** Selected passage follows **

A free school in England is a type of academy established since 2010 under the Cameron–Clegg government's free school policy initiative. From May 2015, usage of the term was formally extended to include new academies set up via a local authority competition. Like other academies, free schools are non-profit-making, state-funded schools which are free to attend but which are mostly independent of the local authority. (Note: Free school is not a generic term for any school that does not charge fees.)

==Description==
Like all academies, free schools are governed by non-profit charitable trusts that sign funding agreements with the Education Secretary. There are different model funding agreements for single academy trusts and multi academy trusts. It is possible for a local authority to sponsor a free school in partnership with other organisations, provided they have no more than a 19.9 per cent representation on the board of trustees. Studio schools and university technical colleges are both sub-types of free school.

== Policy creation and implementation ==
Free schools were introduced by the Conservative-Liberal Democrat coalition following the 2010 general election as part of the Big Society initiative to make it possible for parents, teachers, charities and businesses to set up their own schools. Free schools are an extension of the existing academies programme. The Academies Act 2010, which allowed all existing state schools to become academies, also authorised the creation of free schools. The first 24 free schools opened in autumn 2011.

The Education Act 2011 gave rise to the academy/free school presumption; Government advice which clarified that any local authority in need of a new school must in most circumstances seek proposals for an academy or free school, with a traditional community school only being allowed if no suitable free school or academy is proposed. In July 2015 the advice was renamed the free school presumption reflecting the fact that the newly elected Conservative Government regarded all new academies established after May 2015 as free schools.
=== Similar models in other countries ===
The free school concept is based on similar schools found in Sweden, Chile, New Zealand (an overlap between designated special character schools and partnership schools), Canada, and the United States. The concept has been compared to charter schools in Canada and the US.

==Requirements==
Free schools are subject to the same School Admissions Code as all other state-funded schools, although they are subject to the 50% Rule whereby oversubscribed free schools with a faith designation must allocate at least half of their places without regard to faith.

Free schools are expected to offer a broad and balanced curriculum, are subject to the same Ofsted inspections as all other maintained schools and are expected to comply with standard performance measures.

To set up a free school, founding groups submit applications to the Department for Education. Groups include those run by parents, education charities and religious groups. Start-up grants are provided to establish the schools and ongoing funding is on an equivalent basis with other locally controlled state maintained schools.

== Types of free school ==
The majority of free schools are similar in size and shape to other types of academy. However, the following are distinctive sub-types of free school:

- Studio school – A small free school, usually with around 300 pupils, using project-based learning
- University Technical College – A free school for the 14–18 age group, specialising in practical, employment-focused subjects, sponsored by a university, employer or further education college.
- Maths school – A selective sixth form free school for those with significant mathematical aptitude, specialising in mathematics. They are sponsored by a selective mathematics university.

===Waves===
The Department for Education publishes and maintains the list of established free schools and those that are due to be established.

Free schools approvals are processed and announced in batches, known as 'waves'.

** End of Selected passage **

■ **Actions to take**:
- a) Please transcribe the free schools passage from "To set up a" up to and including "state maintained schools.".
- b) Condense the paragraph of the free schools passage that begins "To set up a free school" into a short bulleted list that keeps its main facts.

** Recorded information follows **

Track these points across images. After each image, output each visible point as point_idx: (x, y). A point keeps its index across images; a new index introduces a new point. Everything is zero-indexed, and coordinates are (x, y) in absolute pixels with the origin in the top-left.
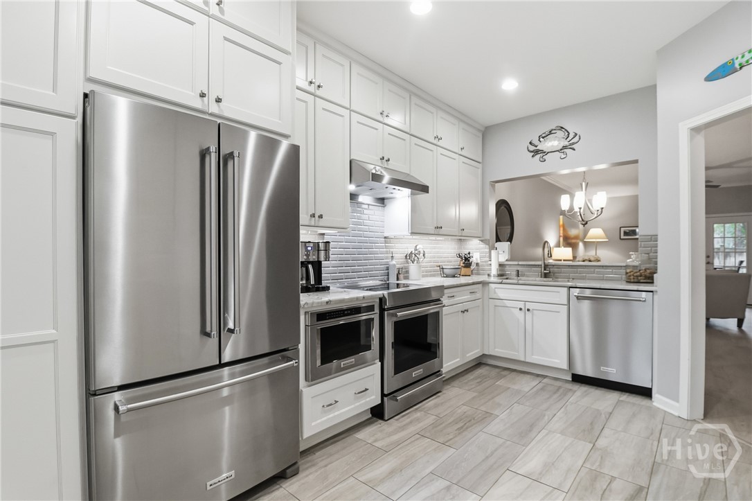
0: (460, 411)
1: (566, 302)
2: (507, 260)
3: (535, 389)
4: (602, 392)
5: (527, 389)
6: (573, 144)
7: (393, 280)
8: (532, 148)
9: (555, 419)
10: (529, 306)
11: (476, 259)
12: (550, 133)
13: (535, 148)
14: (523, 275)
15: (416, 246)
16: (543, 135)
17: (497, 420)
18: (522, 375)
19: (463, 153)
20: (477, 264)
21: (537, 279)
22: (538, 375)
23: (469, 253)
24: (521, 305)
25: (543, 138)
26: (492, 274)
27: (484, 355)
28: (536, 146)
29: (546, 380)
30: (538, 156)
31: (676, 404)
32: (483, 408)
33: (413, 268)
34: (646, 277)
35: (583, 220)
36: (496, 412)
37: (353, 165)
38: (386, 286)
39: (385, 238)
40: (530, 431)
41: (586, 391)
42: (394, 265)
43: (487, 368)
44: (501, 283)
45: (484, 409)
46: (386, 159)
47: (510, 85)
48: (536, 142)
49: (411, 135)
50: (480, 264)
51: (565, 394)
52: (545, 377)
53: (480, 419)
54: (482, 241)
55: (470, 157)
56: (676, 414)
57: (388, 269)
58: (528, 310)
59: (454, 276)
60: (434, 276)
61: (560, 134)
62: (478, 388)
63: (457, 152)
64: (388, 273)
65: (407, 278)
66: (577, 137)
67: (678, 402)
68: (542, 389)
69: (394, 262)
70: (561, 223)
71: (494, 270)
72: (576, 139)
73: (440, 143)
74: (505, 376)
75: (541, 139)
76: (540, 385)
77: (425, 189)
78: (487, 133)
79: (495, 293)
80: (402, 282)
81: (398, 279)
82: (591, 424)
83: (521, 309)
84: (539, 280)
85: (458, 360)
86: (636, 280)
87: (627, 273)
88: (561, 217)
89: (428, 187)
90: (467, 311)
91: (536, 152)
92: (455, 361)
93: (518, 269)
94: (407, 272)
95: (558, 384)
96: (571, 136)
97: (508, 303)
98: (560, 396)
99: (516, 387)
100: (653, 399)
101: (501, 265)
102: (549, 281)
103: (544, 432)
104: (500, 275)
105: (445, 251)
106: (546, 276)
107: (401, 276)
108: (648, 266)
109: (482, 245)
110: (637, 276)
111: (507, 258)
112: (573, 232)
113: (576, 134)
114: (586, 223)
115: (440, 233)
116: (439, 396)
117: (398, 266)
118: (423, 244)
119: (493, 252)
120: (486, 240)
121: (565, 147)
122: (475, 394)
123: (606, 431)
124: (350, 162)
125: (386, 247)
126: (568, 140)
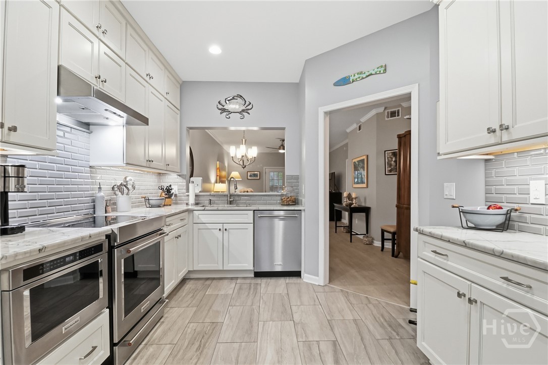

** End of Recorded information **

■ **Task-by-task results**:
- a)
To set up a free school, founding groups submit applications to the Department for Education. Groups include those run by parents, education charities and religious groups. Start-up grants are provided to establish the schools and ongoing funding is on an equivalent basis with other locally controlled state maintained schools.

- b)
- Founding groups apply to the Department for Education to set up a free school.
- These groups include ones run by parents, education charities and religious groups.
- Start-up grants pay to establish the schools.
- Ongoing funding is equivalent to that of other locally controlled state maintained schools.